=== Data extracts ===
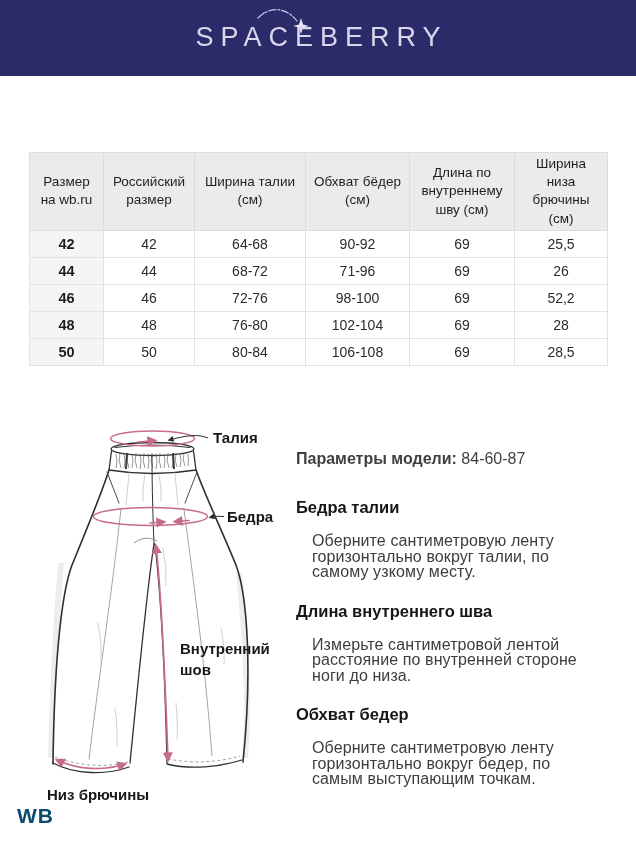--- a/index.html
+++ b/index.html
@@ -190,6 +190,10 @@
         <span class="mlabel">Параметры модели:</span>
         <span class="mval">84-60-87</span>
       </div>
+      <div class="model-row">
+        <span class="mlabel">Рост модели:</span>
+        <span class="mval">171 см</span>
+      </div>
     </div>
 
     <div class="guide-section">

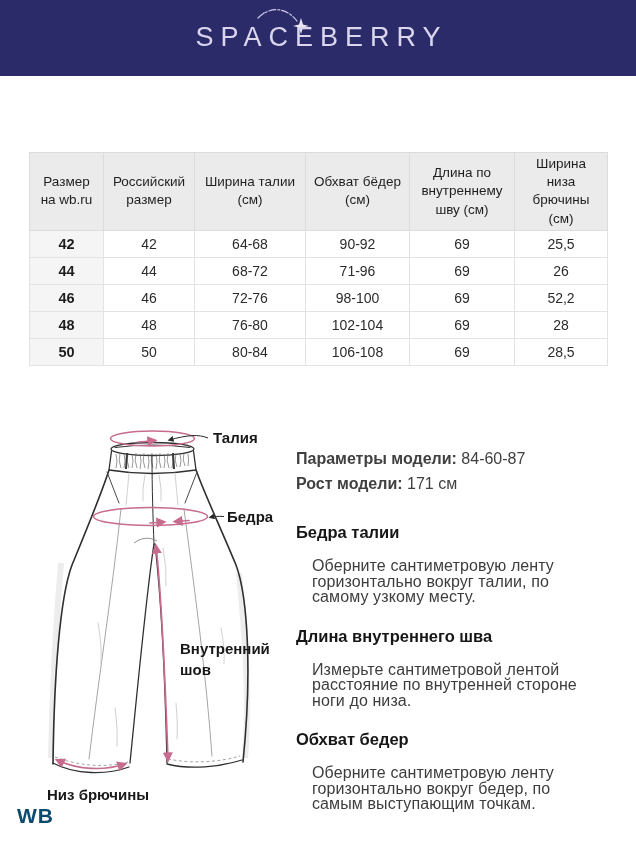--- a/index.html
+++ b/index.html
@@ -197,7 +197,7 @@
     </div>
 
     <div class="guide-section">
-      <h3>Бедра талии</h3>
+      <h3>Обхват месту</h3>
       <p>Оберните сантиметровую ленту горизонтально вокруг талии, по самому узкому месту.</p>
     </div>
     <div class="guide-section">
===
→ **Work request**: How many lines in the entries contain the string "талии"? Answer with the number only.

→ **Written response**: 2